Only the lines with "middle" in the entries below belong in the answer; please copy them.
# # # # # # #
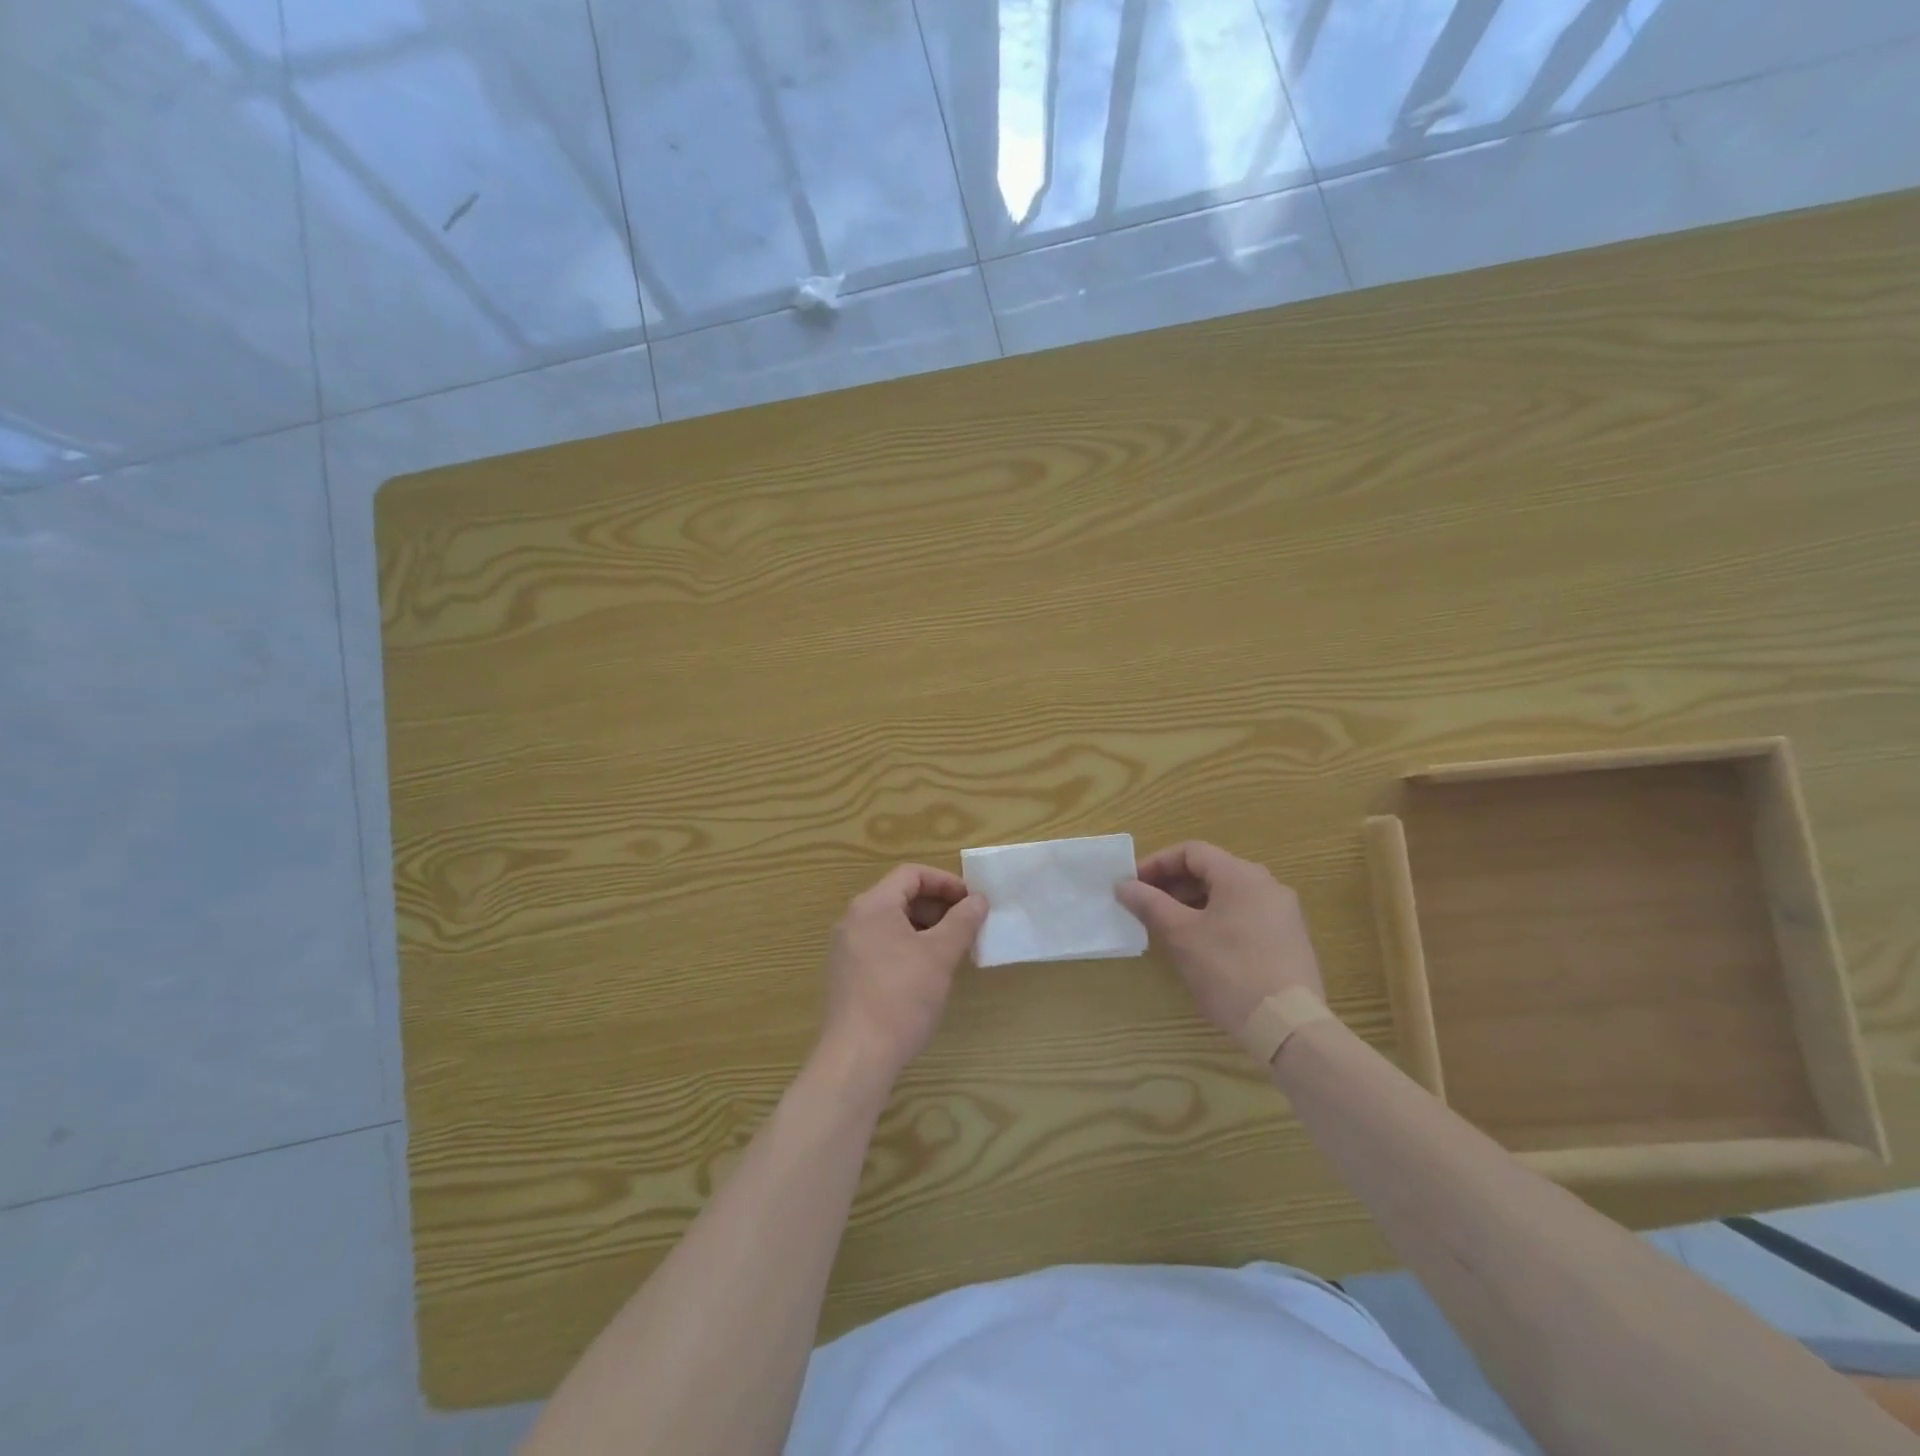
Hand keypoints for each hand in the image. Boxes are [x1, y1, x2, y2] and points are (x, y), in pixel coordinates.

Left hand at [816, 864, 987, 1091]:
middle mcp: (853, 920)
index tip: (972, 901)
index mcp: (872, 905)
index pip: (911, 874)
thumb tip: (978, 900)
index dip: (945, 882)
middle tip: (968, 925)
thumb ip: (962, 921)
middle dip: (937, 906)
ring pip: (891, 923)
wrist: (857, 1056)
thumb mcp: (940, 955)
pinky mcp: (846, 975)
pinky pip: (881, 946)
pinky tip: (927, 972)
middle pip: (900, 896)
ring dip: (924, 928)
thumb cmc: (901, 996)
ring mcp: (846, 949)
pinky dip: (907, 947)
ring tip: (952, 949)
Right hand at [1116, 841, 1323, 1039]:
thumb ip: (1150, 904)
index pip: (1191, 852)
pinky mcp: (1289, 940)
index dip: (1157, 863)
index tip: (1133, 884)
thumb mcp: (1181, 935)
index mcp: (1241, 875)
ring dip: (1193, 903)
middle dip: (1173, 884)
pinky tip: (1200, 946)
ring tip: (1168, 927)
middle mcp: (1266, 885)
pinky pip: (1245, 916)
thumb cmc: (1229, 970)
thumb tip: (1124, 885)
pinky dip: (1216, 920)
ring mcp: (1283, 913)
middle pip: (1211, 870)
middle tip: (1144, 906)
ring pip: (1228, 895)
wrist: (1288, 1026)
# # # # # # #
- **Response to the task**
middle mcp: (853, 920)
middle tip: (968, 925)
middle dip: (937, 906)
middle pip: (900, 896)
middle dip: (1173, 884)
middle mcp: (1266, 885)
middle pip: (1211, 870)
middle tip: (1144, 906)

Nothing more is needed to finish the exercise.